- Aufgabe -
Wie viele Tage wollen die Reisenden laut dem Reisebericht in Belize am Strand verbringen?

- Ausgewählter Abschnitt -
○ ○ ○ ○ ○

Tag 120 unserer Reise auf dem amerikanischen Kontinent. Drei Wochen noch, bis wir unsere Familien, befreundete Menschen und unsere beiden Kaninchen wiedersehen. Eine Woche noch, bis wir die USA verlassen, um in Belize am Strand für 14 Tage die Seele baumeln zu lassen. Um in Ruhe Fotos zu sortieren, Verabredungen für die Weihnachtszeit zu treffen und unseren nächsten Reiseabschnitt vorzubereiten. Es ist Zeit für eine Veränderung. Manches wiederholt sich, das bislang Erlebte verfestigt sich. Die USA sind ein schwierig zu fassendes, schwer zu begreifendes Land, es ist kompliziert: Den vielen freundlichen, herzlichen und einladenden Erlebnissen und Begegnungen steht eine jeden Tag aufs Neue sichtbare und jedes Mal aufs Neue verstörende Symbolik entgegen, die radikal und ausgrenzend wirkt und es vermutlich auch sein soll. Auf unserer Fahrt haben wir lebendige und beeindruckende Orte entdeckt, die Bewahrung des natürlichen und kulturellen Erbes in den Nationalparks, atemberaubende Landschaften, vibrierende Städte und boomende Technologiestandorte. Gleichzeitig sind uns nahezu jeden Tag Orte des Verfalls und der Armut begegnet, zersiedelte Landstriche und eine sichtlich in die Jahre gekommene Infrastruktur. Die teilweise krassen Gegensätze, die wir gesehen haben, werden uns vermutlich noch lange beschäftigen.
Das Leben in unserem Wohnmobil werden wir vermissen. 20 Quadratmeter, die uns für drei Monate ein zuverlässiges Zuhause waren. Bei 44 Grad in der Wüste von Arizona, bei Dauerregen in Texas, bei Nachtfrost in den Bergen von Utah und Virginia. Oder ganz aktuell bei schwülwarmem Winterwetter in Florida.

○ ○ ○ ○ ○

- Erfasste Angaben -
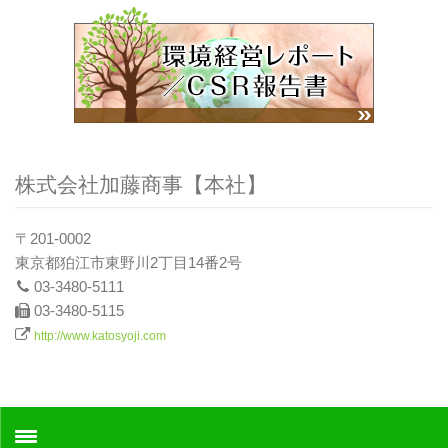
株式会社加藤商事【本社】
〒201-0002
東京都狛江市東野川2丁目14番2号
03-3480-5111
03-3480-5115
http://www.katosyoji.com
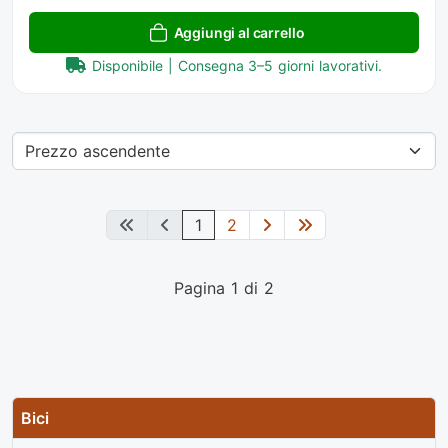
Aggiungi al carrello
Disponibile | Consegna 3–5 giorni lavorativi.
1
2
Pagina 1 di 2
Bici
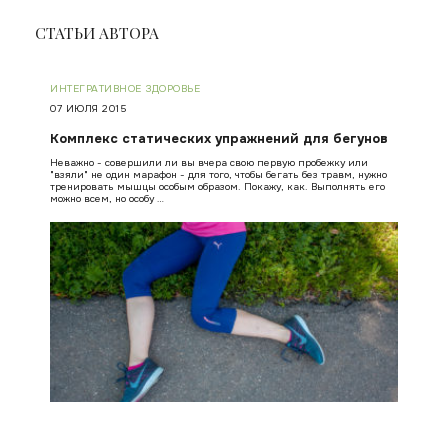
СТАТЬИ АВТОРА
ИНТЕГРАТИВНОЕ ЗДОРОВЬЕ
07 ИЮЛЯ 2015
Комплекс статических упражнений для бегунов
Неважно - совершили ли вы вчера свою первую пробежку или
"взяли" не один марафон - для того, чтобы бегать без травм, нужно
тренировать мышцы особым образом. Покажу, как. Выполнять его
можно всем, но особу …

○ ○ ○ ○ ○

- Ergebnis -
Die Reisenden wollen 14 Tage in Belize am Strand verbringen.